INTERIM PROGRESS REPORT
Alpha-synuclein is deposited in PD brain tissue in aggregated forms and it is hypothesized that soluble smaller aggregates (oligomers) represent the toxic species. At present, the ability to visualize aggregated forms in brain tissue and distinguish between the different forms (filaments and oligomers) is not very good. Our project aims to develop novel binding molecules based on RNA-aptamers (short RNA molecules) that selectively recognize filaments and oligomers in brain tissue and cells. Our data indicate that we can generate aggregate specific aptamers although work is still ongoing. The next step will be to test the most promising aptamers in human PD brain tissue.

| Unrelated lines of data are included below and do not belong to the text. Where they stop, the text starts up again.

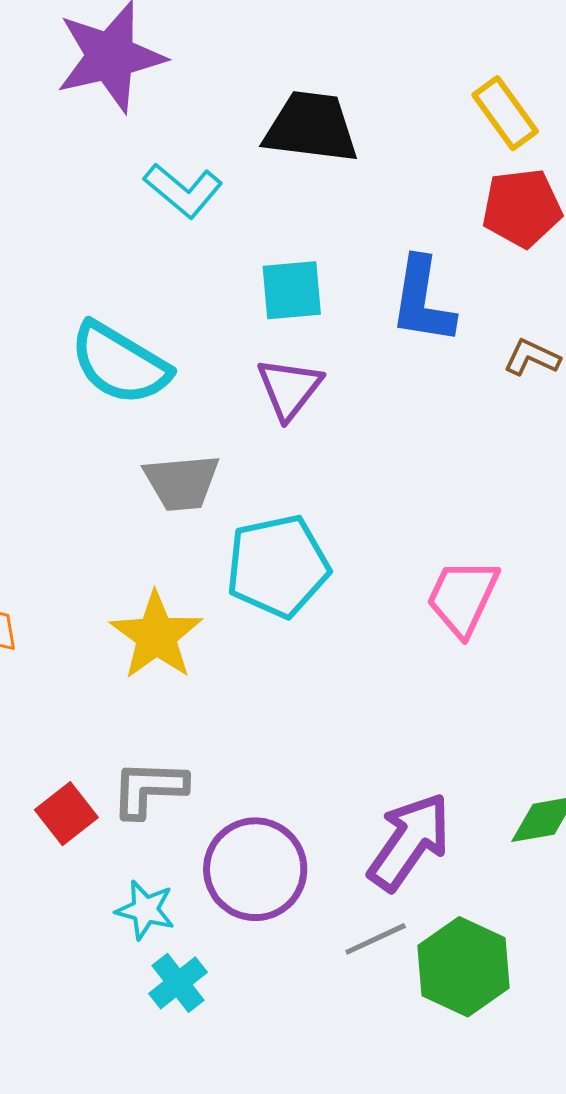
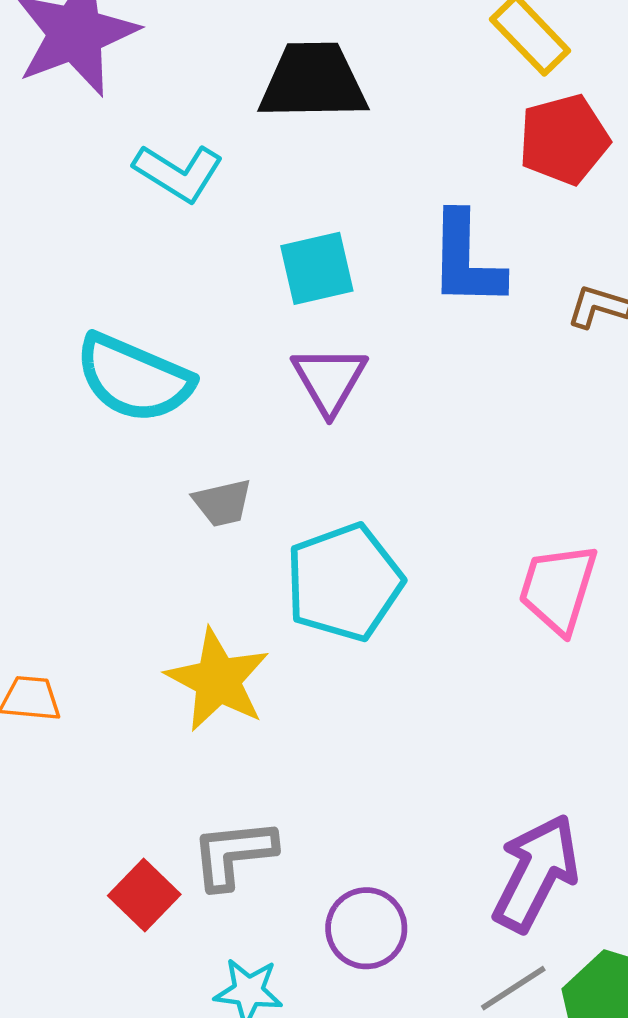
gray trapezoid: (182, 482) -> (223, 503), size x0.7
purple circle: (255, 869) -> (366, 928), size x0.7

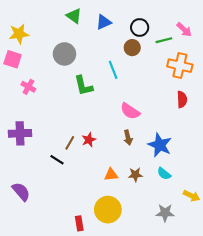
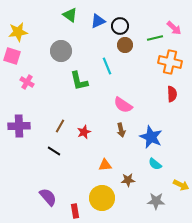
black circle: (140, 27) -> (120, 26), moved
brown line: (70, 143) -> (60, 126), moved
brown star: (135, 175) -> (128, 180), moved
purple semicircle: (21, 192) -> (48, 197), moved

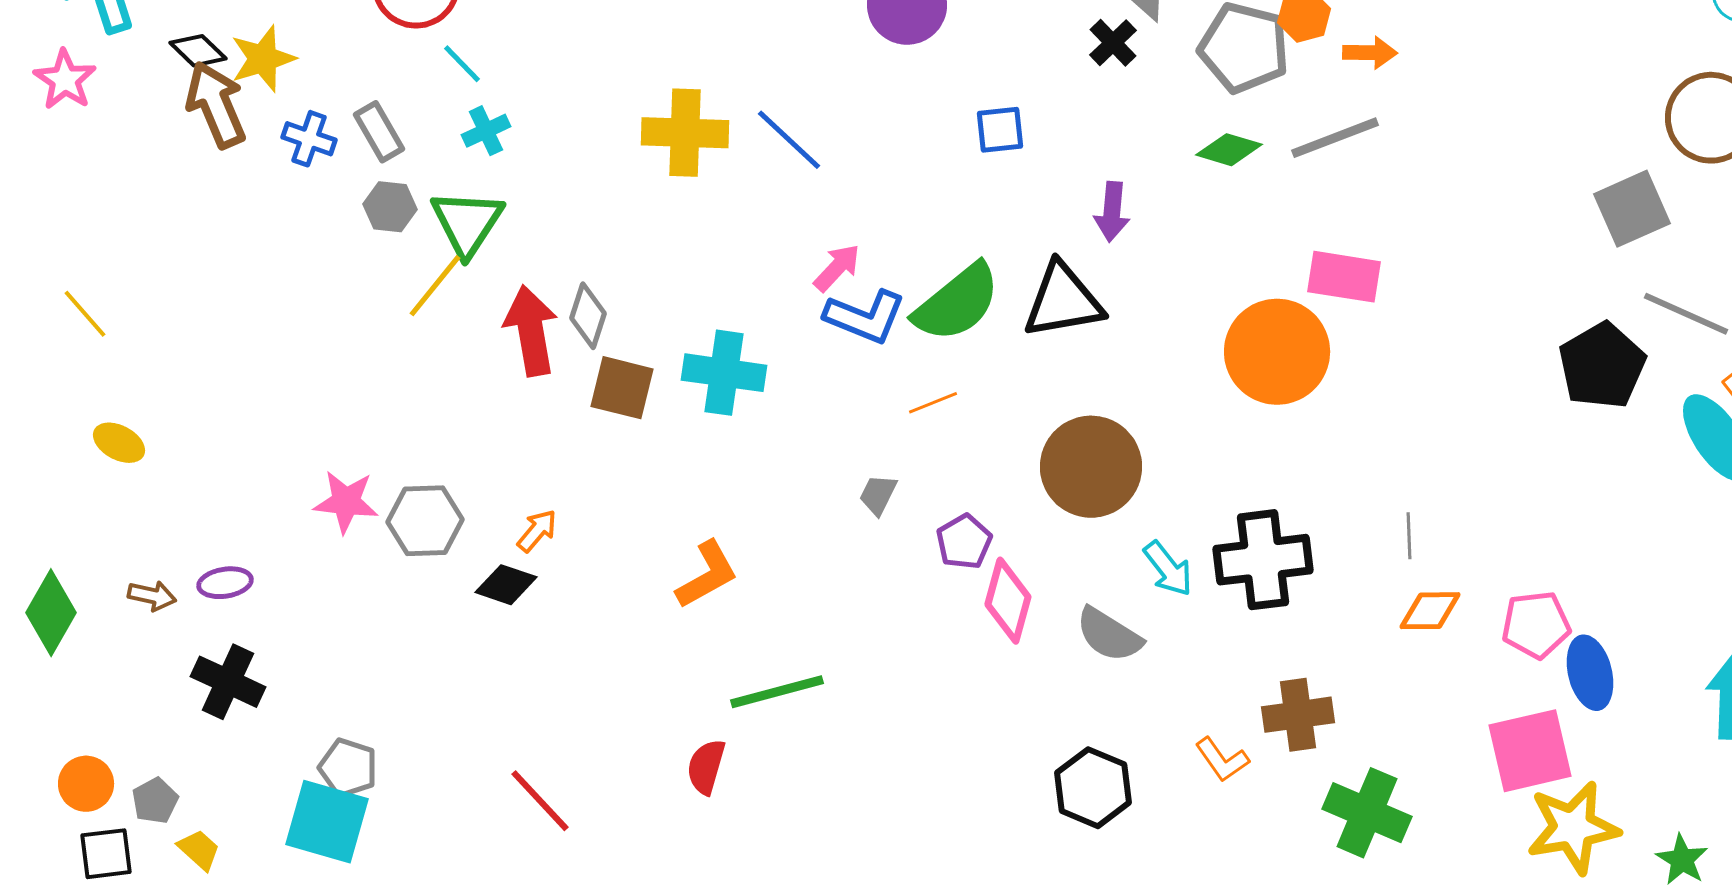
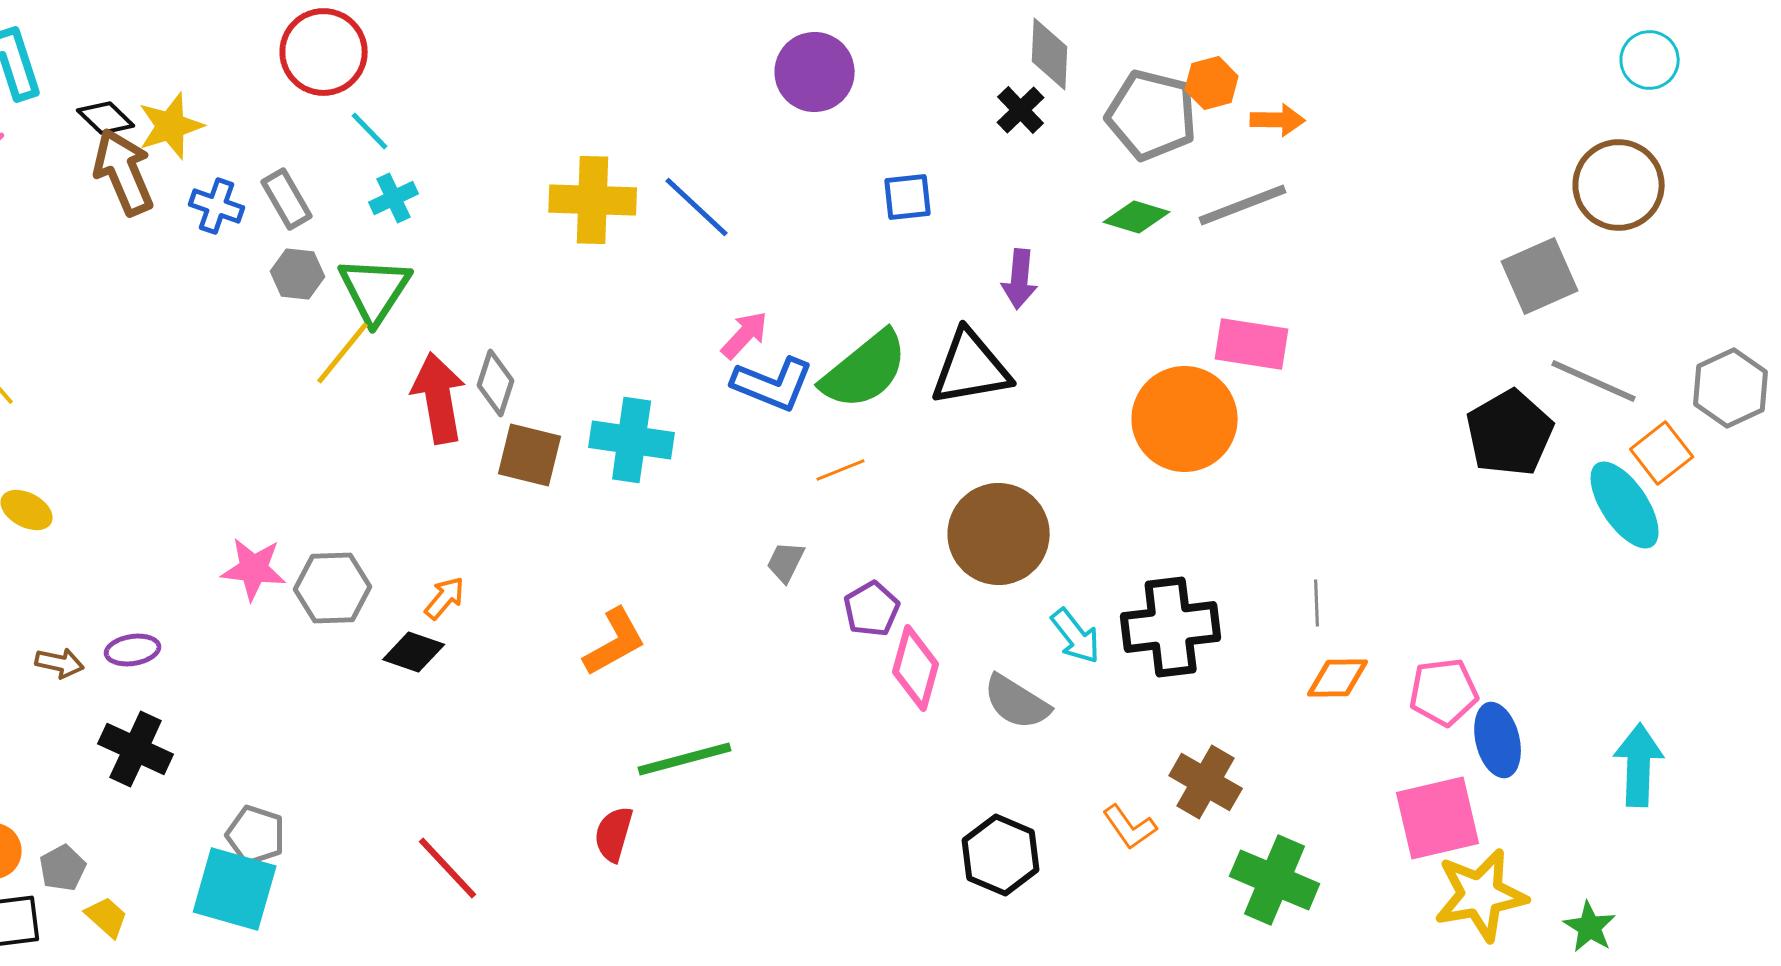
brown cross: (1298, 715) -> (1206, 782), turned 38

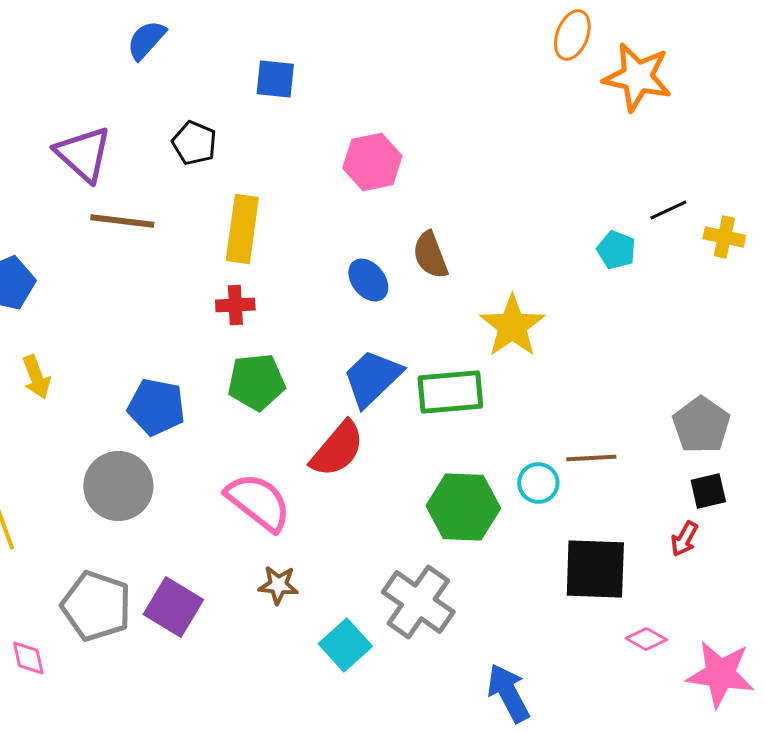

Alpha-synuclein is in Parkinson’s disease (PD) brain tissue deposited in aggregated forms and it is hypothesized that soluble smaller aggregates (oligomers) represent the toxic species. At present the ability to visualize aggregated forms in brain tissue and distinguish between filamentous and oligomeric is not very good. The present project aims at developing novel binding molecules based on RNA-aptamers that selectively recognize filaments and oligomers in brain tissue and cells. Unfortunately we were unable to develop specific aptamers targeting filaments and oligomers. Ongoing work is aimed at identifying the reason for this failure.